Um dos caminhos para orientações é por meio da Ouvidoria da Secretaria Estadual da Mulher: 0800-281-8187 (ligação gratuita).

Também é possível ligar para o 180. São fornecidas informações como endereços de delegacias e de casas de acolhimento. Em caso de urgência, a vítima deve telefonar para o 190, da Polícia Militar.

EM 4 ANOS, 300 CASOS DE FEMINICÍDIO

REPRODUÇÃO/TV JORNAL
VÍTIMA Perícia apontou que Emelly foi morta por esganadura - REPRODUÇÃO/TV JORNAL

A dentista Emelly Nayane da Silva, de 24 anos, já havia decidido não reatar o relacionamento com o comerciante Lívio Quirino de Oliveira Neto. Mas, segundo testemunhas, ele insistia.

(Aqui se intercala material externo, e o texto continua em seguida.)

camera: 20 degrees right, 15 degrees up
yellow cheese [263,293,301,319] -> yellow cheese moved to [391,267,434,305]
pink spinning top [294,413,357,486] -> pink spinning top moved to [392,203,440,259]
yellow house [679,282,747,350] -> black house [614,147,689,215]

Em 22 de fevereiro de 2021, ela foi chamada para conversar pela última vez na casa dele, na praia de Maria Farinha, em Paulista. Naquele mesmo dia, a dentista foi esganada até a morte, como apontou o laudo pericial. O ex-marido, que negou o crime à polícia, foi preso, mas o julgamento ainda não aconteceu.

Emelly é uma das 300 mulheres que foram vítimas de feminicídio em Pernambuco, entre os anos de 2018 e 2021, de acordo com dados oficiais da Secretaria de Defesa Social.

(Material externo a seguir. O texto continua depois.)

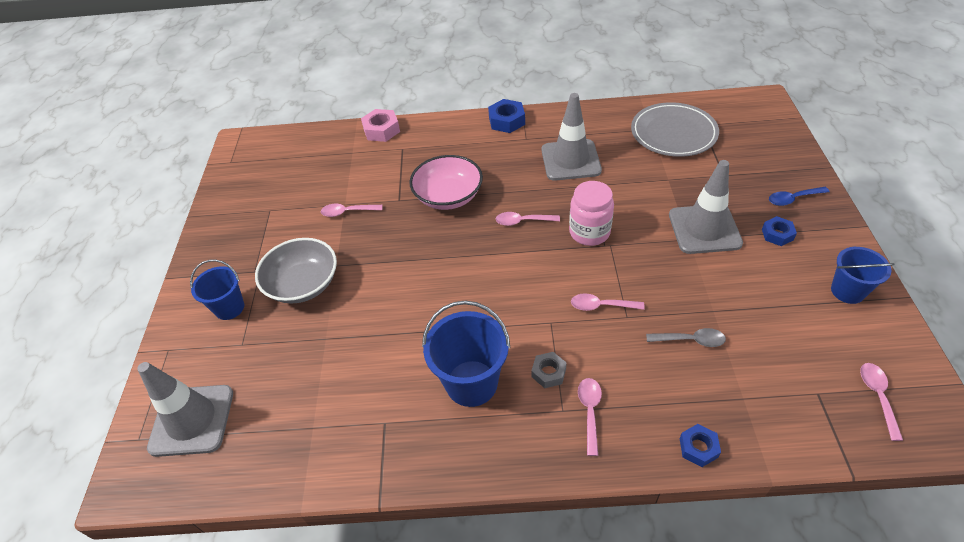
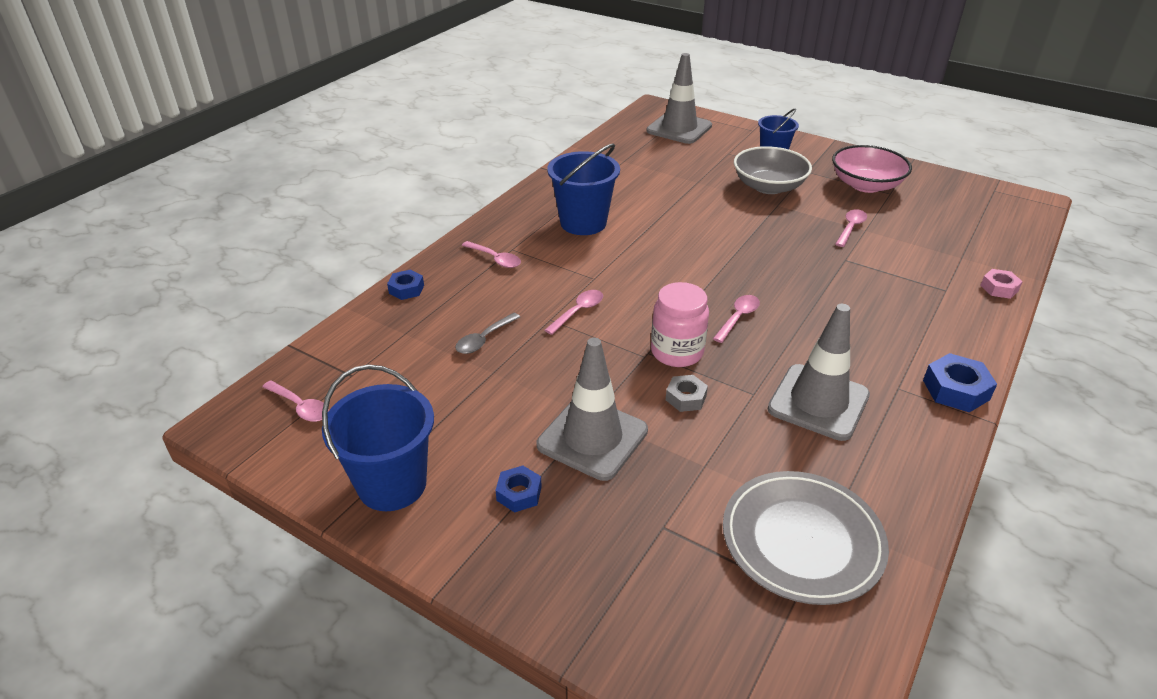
camera: 120 degrees right, 10 degrees down
pink nut [361,109,400,142] -> pink nut [980,269,1023,299], size x0.65
pink bowl [409,155,483,210] -> pink bowl moved to [832,145,912,193]
grey nut [531,352,567,388] -> grey nut moved to [666,375,708,412]
blue spoon [769,187,830,206] -> none
blue bucket [831,247,895,304] -> blue bucket [322,364,434,511], size x1.57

Os casos, que se multiplicaram nesses dois anos da pandemia da covid-19 (conforme arte acima), reforçam a necessidade de as vítimas procurarem ajuda no primeiro sinal de violência.

"As mulheres precisam denunciar. Agora é importante também haver uma ação proativa do Estado, no sentido de que elas se sintam seguras, acolhidas nas delegacias. Muitas vezes, as mulheres não são atendidas como deveriam e sofrem um duplo constrangimento. O atendimento, inclusive, deve ser feito preferencialmente por uma policial ou delegada", pontua a vice-presidente da Ordem dos Advogados do Brasil - seccional Pernambuco (OBA-PE), Ingrid Zanella.

Como medida de segurança para as mulheres, a OAB-PE solicitou, no começo do mês, ao presidente do Tribunal de Justiça de Pernambuco, Luiz Carlos Figueirêdo, a elaboração de um provimento que assegure o sigilo das informações pessoais das vítimas de violência doméstica e familiar no âmbito das Varas que abrigam casos dessa natureza.

O ponto de partida para a formulação do pedido por parte da OAB-PE é a pesquisa realizada pela Faculdade Frassinetti do Recife (Fafire) e pela Universidade de Pernambuco (UPE), junto às Câmaras Criminais do TJPE, onde se constatou que os nomes das mulheres e demais envolvidos nas ações, como parentes e os agressores, podem ser facilmente identificados nos processos que correm nas Varas estaduais.

PRIORIDADE

As investigações dos casos de feminicídio têm sido tratadas com prioridade, segundo a Polícia Civil de Pernambuco. Dos 75 inquéritos instaurados em 2020, todos foram concluídos. Já no ano passado, dos 86 casos, a taxa de resolução está em 96,5%.